Le pari téméraire d’Emmanuel Macron

Pierre-Henri Thomas
Pierre-Henri Thomas Journaliste

La France se réveille ce lundi avec un solide mal de crâne, à la suite du double choc électoral de la veille.

D’une part, avec 32% de voix, le Rassemblement National est sorti largement gagnant du scrutin européen. D’autre part, dans un pari audacieux voire téméraire, le Président Emmanuel Macron, actant la défaite de son camp, a dissous l’assemblée et annoncé des élections législatives pour le 30 juin (premier tour) et le 7 juillet (second tour). Officiellement il s’agit de rebattre les cartes après le vote sanction intervenu dimanche et de redonner au peuple souverain l’opportunité de décider en ces temps troublés.

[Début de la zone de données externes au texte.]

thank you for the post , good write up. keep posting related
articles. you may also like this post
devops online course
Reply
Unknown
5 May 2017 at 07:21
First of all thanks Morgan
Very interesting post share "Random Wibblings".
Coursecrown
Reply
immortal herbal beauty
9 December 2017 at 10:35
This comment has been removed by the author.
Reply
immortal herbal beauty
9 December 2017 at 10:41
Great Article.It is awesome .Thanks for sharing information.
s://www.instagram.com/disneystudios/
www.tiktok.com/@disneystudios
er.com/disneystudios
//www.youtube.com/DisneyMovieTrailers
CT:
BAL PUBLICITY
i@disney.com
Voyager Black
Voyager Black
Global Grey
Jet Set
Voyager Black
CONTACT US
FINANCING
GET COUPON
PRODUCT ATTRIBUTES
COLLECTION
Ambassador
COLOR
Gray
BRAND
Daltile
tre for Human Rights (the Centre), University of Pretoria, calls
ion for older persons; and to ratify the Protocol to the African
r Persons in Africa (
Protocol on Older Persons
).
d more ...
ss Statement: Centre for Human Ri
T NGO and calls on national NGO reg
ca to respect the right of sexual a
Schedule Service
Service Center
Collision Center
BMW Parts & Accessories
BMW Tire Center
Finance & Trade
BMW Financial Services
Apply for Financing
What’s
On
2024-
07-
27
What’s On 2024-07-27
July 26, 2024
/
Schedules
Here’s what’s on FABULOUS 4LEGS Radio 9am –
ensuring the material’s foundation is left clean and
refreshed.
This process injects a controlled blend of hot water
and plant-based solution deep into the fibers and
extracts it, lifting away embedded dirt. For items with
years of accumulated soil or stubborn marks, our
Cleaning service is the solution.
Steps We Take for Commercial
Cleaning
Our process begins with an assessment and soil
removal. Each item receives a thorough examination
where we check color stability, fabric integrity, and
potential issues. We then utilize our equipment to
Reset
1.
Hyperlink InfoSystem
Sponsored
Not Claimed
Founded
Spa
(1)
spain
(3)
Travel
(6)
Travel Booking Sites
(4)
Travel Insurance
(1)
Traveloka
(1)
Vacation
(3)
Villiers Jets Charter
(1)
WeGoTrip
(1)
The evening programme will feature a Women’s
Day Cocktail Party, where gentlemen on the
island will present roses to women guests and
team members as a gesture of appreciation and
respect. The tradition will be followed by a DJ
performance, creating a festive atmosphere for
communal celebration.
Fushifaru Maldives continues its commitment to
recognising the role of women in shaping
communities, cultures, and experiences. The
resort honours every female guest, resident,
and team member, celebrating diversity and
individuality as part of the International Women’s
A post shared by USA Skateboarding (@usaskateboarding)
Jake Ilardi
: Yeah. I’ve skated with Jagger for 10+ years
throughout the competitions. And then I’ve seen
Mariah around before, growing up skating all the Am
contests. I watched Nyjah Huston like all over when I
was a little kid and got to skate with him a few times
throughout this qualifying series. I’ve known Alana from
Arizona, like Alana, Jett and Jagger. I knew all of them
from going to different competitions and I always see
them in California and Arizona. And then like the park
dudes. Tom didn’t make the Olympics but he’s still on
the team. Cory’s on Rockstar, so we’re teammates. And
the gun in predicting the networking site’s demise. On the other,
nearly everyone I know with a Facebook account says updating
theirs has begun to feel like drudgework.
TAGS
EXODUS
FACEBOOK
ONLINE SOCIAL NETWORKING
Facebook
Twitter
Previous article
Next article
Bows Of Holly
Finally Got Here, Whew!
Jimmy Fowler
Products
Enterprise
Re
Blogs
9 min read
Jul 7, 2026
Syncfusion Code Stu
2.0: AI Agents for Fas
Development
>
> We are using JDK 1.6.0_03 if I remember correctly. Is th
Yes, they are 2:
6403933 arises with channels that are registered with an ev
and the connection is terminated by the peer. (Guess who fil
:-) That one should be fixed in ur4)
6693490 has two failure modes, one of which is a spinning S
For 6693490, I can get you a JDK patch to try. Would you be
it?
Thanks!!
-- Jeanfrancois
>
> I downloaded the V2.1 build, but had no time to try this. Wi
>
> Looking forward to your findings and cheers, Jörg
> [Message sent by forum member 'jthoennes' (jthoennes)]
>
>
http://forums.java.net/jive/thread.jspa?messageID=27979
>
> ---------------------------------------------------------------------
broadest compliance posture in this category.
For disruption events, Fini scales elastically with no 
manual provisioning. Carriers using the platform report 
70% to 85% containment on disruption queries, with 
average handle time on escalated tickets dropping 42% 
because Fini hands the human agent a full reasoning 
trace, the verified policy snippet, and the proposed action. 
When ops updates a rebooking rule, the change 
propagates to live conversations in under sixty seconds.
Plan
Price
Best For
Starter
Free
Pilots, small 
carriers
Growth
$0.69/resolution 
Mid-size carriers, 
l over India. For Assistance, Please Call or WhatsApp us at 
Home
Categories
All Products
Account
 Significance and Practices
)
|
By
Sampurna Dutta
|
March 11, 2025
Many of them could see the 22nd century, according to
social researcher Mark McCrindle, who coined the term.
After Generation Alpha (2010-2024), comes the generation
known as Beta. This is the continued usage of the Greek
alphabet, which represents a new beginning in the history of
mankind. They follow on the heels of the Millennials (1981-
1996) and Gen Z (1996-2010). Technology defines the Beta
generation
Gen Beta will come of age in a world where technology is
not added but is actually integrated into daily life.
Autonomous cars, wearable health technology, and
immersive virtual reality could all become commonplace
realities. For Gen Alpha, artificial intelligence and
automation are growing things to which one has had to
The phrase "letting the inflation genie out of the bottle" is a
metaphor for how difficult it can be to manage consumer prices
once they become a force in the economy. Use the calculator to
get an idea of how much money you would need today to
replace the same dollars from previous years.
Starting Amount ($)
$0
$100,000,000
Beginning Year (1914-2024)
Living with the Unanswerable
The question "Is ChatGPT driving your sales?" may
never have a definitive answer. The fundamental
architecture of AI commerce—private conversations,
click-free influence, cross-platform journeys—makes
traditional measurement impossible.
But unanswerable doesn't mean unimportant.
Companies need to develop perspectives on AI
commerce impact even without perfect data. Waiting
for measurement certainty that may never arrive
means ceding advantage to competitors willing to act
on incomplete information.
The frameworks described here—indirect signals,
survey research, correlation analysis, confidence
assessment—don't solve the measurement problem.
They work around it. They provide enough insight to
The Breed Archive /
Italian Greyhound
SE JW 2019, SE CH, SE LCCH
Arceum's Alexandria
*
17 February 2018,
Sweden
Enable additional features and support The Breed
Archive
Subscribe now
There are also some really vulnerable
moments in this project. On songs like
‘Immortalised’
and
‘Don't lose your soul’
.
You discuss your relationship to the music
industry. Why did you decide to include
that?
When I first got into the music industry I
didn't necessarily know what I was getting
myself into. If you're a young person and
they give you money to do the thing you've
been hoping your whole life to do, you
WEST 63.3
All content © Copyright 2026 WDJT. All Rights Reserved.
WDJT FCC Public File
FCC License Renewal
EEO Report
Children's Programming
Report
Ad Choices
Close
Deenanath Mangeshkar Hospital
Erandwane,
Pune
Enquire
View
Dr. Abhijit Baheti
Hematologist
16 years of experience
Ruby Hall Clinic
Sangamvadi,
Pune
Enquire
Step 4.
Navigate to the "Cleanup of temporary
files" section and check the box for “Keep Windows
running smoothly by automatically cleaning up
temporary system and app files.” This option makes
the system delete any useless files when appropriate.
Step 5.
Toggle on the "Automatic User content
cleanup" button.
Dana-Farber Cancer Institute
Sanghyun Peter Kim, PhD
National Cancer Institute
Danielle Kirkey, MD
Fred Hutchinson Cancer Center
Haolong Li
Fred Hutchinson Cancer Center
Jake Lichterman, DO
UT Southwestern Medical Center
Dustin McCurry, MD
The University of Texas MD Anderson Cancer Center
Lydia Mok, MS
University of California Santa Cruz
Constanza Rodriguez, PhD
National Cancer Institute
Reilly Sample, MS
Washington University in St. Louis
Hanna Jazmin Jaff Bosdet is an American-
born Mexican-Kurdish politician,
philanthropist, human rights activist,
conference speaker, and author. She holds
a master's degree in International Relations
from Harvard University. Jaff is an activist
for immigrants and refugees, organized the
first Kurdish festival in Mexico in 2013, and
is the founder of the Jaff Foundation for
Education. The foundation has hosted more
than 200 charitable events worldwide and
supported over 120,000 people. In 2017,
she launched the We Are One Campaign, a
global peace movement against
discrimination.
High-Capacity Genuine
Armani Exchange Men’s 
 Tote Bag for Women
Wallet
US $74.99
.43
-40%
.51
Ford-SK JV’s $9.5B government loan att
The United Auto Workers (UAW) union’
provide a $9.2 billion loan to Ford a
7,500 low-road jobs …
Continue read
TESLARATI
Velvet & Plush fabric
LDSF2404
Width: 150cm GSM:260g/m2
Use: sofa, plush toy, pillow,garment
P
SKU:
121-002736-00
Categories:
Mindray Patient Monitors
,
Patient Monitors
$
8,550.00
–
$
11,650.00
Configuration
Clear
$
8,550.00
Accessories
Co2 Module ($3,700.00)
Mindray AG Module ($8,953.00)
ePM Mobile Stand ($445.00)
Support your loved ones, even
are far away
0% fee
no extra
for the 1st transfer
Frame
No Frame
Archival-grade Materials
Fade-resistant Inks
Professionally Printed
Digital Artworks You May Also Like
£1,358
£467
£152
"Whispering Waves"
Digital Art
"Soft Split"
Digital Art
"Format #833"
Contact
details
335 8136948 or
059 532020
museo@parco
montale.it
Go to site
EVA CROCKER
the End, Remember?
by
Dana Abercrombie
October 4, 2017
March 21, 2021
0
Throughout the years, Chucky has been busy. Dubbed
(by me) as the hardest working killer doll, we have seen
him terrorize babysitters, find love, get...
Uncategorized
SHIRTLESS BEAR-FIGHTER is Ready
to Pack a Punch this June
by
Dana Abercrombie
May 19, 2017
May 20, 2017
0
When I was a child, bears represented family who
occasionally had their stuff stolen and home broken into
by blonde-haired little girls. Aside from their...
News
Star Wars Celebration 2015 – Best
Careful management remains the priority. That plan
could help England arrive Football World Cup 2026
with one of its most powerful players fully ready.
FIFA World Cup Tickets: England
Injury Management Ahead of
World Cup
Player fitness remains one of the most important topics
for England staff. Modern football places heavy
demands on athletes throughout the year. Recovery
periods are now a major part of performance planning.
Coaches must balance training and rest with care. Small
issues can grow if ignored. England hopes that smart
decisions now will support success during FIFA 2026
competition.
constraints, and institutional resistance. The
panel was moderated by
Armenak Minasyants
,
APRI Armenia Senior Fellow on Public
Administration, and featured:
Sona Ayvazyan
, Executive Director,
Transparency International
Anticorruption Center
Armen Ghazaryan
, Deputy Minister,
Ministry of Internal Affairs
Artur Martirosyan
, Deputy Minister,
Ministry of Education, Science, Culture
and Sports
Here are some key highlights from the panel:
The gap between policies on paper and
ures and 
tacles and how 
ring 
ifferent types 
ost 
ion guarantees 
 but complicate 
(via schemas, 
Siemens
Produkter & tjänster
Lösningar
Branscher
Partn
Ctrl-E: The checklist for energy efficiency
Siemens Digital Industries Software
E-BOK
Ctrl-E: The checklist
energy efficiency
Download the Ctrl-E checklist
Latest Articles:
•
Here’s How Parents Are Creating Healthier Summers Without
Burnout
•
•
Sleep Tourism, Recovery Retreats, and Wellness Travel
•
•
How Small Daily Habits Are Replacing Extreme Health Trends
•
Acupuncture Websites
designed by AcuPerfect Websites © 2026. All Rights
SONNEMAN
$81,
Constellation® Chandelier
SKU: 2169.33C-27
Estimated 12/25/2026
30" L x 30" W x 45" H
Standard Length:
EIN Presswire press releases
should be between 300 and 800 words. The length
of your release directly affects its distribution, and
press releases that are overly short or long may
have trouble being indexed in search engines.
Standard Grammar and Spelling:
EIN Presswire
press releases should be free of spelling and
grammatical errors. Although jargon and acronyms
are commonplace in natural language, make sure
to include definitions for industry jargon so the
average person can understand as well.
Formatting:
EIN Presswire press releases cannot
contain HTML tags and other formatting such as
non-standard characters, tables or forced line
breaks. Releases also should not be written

Officieusement, le pari politique consiste, en convoquant très rapidement les électeurs, à empêcher la gauche française éclatée façon puzzle – entre les héritiers du PS revigorés (le parti emmené par Raphael Glucksmann, avec plus de 14% des voix, est au coude à coude avec les macronistes de Renaissance), La France Insoumise de Jean-Luc Mélenchon qui n’a pu récolter que 10% des voix, les Ecologistes dépassant à peine les 5%, les Communistes avec 2%-, de négocier une nouvelle alliance pour les élections à venir. Et comme la gauche est éclatée, que la droite traditionnelle (les républicains) n’existe plus, le parti qui arriverait au second tour pour combattre l’inévitable RN serait celui d’Emmanuel Macron. Et ce dernier finirait par gagner, profitant du report des voix de gauche voulant faire barrage à l’extrême droite.

Un scénario très risqué

Un scénario très risqué, car désormais le socle de la droite extrême a bondi de plus de 10% en quelques années et pèse 40% de l’électorat français. Très risqué aussi car il est basé sur une carte sociologique obsolète. Brice Teinturier, le directeur général délégué de l’institut de sondage Ipsos, fin décrypteur de la société française, a expliqué les ressorts du moteur qui a poussé le RN au sommet et qui fait que l’extrême droite française trouve des partisans non seulement dans la France rurale, sa base traditionnelle, mais aussi dans les « professions intermédiaires » et chez les cadres. C’est un vote contre les élites et la désaffection de l’État pour la France profonde, celle qui vit en dehors des grandes métropoles. Cette configuration ne changera pas en un mois. Et la France risque donc de se retrouver, au début des vacances d’été, avec un gouvernement populiste de droite, anti-européen, anti libre échange et très peu enclin à aider l’Ukraine.